» **JOBS**:
A) Translate the following sentence from the excerpt on Sprint's customer service into Spanish: "But Claure said many customers are still having a hard time — as has Sprint itself."
B) From the excerpt on Sprint's customer service, quote the part that opens with the words containing "The company is" and closes with "or vice versa.".

» **EXTRACT PROVIDED**:
━━━━━━━━━━━━━━━━
The company is “using a third-party partner to do the legwork, though the people who come to your house will appear to be from Sprint, right down to the vehicle they’re driving,” Lowensohn reports.

The service is neutral about which device and operating system the customer chooses — in fact, the release makes a particular point that the experts are “particularly skilled” in helping customers switch from a phone using the Android operating system to one running on Apple’s iOS, or vice versa.

“We take for granted that it is easy to switch between different types of phones, but it actually is very complex,” Claure says. “By bringing the in-store experience directly to customers, we can make that change painless, worry-free and do it in the comfort of a location where the customer wants it.”

“We said we will make Sprint the easiest company to deal with,” Claure tells Bloomberg’s Scott Moritz. “This addresses most people’s concerns and transforms the way they can buy a new phone.”

Claure, the founder of wireless distributor Brightstar who has been at the reins at Sprint since last August, is initiating a customer service strategy that “runs counter to ones taken by his predecessor, Dan Hesse,” points out Ryan Knutson in the Wall Street Journal. “Last year, Sprint said it was able to close several call centers in part because subscribers had become more accustomed to smartphones and were calling in with fewer questions about how to use them.”

But Claure said many customers are still having a hard time — as has Sprint itself.

“T-Mobile says it recently passed Sprint as the nation's fourth-largest wireless carrier,” writesUSA Today’s Edward C. Baig — “a claim Claure dismisses.”

“T-Mobile (is) always jumping ahead of the facts,” Claure tells Baig. “I feel quite strongly that at the end of this quarter we will remain in our position as No. 3.”

“Sprint has lost millions of customers in the past few years as it lurched through a difficult network overhaul,” the WSJ’s Knutson observes before pointing out that some analysts have echoed T-Mobile’s CEO John Legere’s boast in advance of the release of first-quarter results for both companies. But Sprint “has said the bulk of the work is complete, and third-party network tests have shown its quality has been improving.”

Meanwhile, Direct 2 You “transforms a pain point into a ‘wow’ moment,” Millar, the executive running it, tells Re/code’s Ina Fried — while admitting that it’s “not for everybody” and some people will prefer do things the old-fashioned way by heading to a Sprint retail outlet.

There will be a lot more of those around, too, with Sprint’s co-branding with Radio Shack at nearly 1,500 retail outsets getting underway Friday.

“Sprint will have a larger logo and marketing presence than RadioShack at the co-branded storefronts, though the telecom will occupy about one-third of the retail space at each location,” reports Tom Huddleston, Jr. for Fortune.
━━━━━━━━━━━━━━━━
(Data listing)
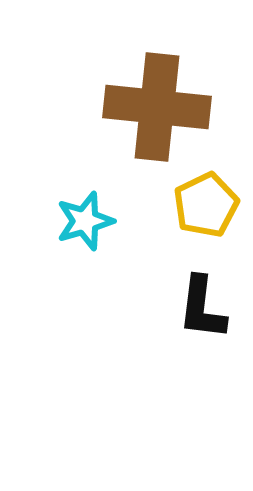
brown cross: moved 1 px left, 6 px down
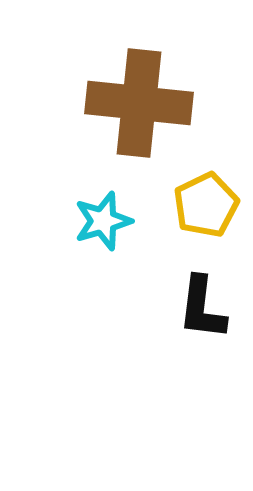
brown cross: moved 18 px left, 4 px up
cyan star: moved 18 px right
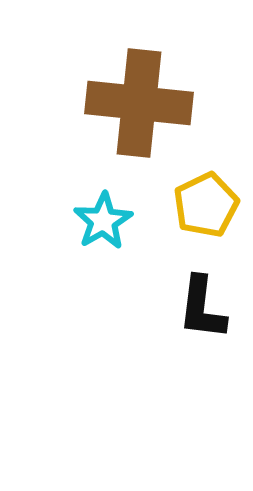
cyan star: rotated 14 degrees counterclockwise
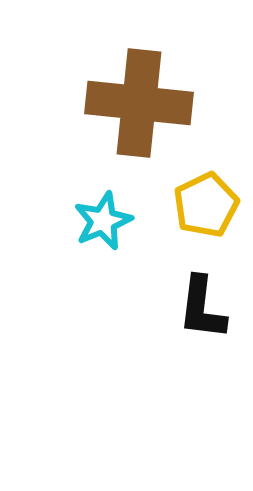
cyan star: rotated 8 degrees clockwise
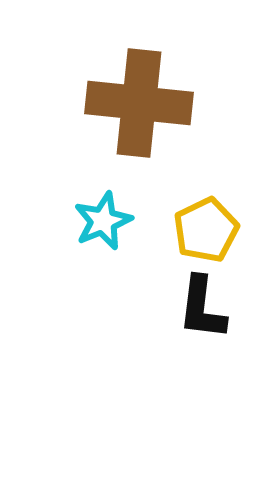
yellow pentagon: moved 25 px down
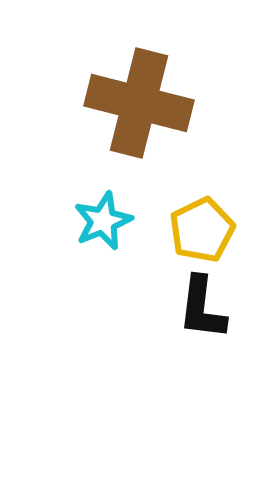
brown cross: rotated 8 degrees clockwise
yellow pentagon: moved 4 px left
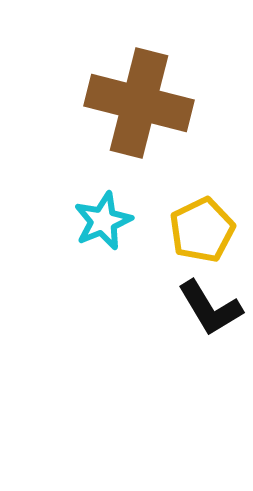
black L-shape: moved 8 px right; rotated 38 degrees counterclockwise
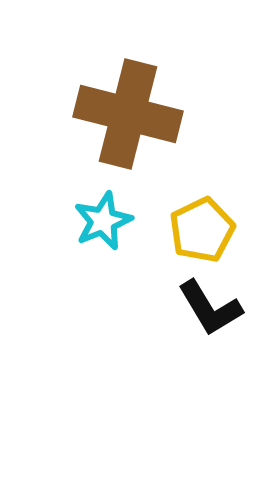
brown cross: moved 11 px left, 11 px down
━━━━━━━━━━━━━━━━
» **PER-TASK ANSWERS**:
A) Pero Claure dijo que muchos clientes todavía lo están pasando mal, como también le ha pasado a la propia Sprint.

B)
The company is “using a third-party partner to do the legwork, though the people who come to your house will appear to be from Sprint, right down to the vehicle they’re driving,” Lowensohn reports.

The service is neutral about which device and operating system the customer chooses — in fact, the release makes a particular point that the experts are “particularly skilled” in helping customers switch from a phone using the Android operating system to one running on Apple’s iOS, or vice versa.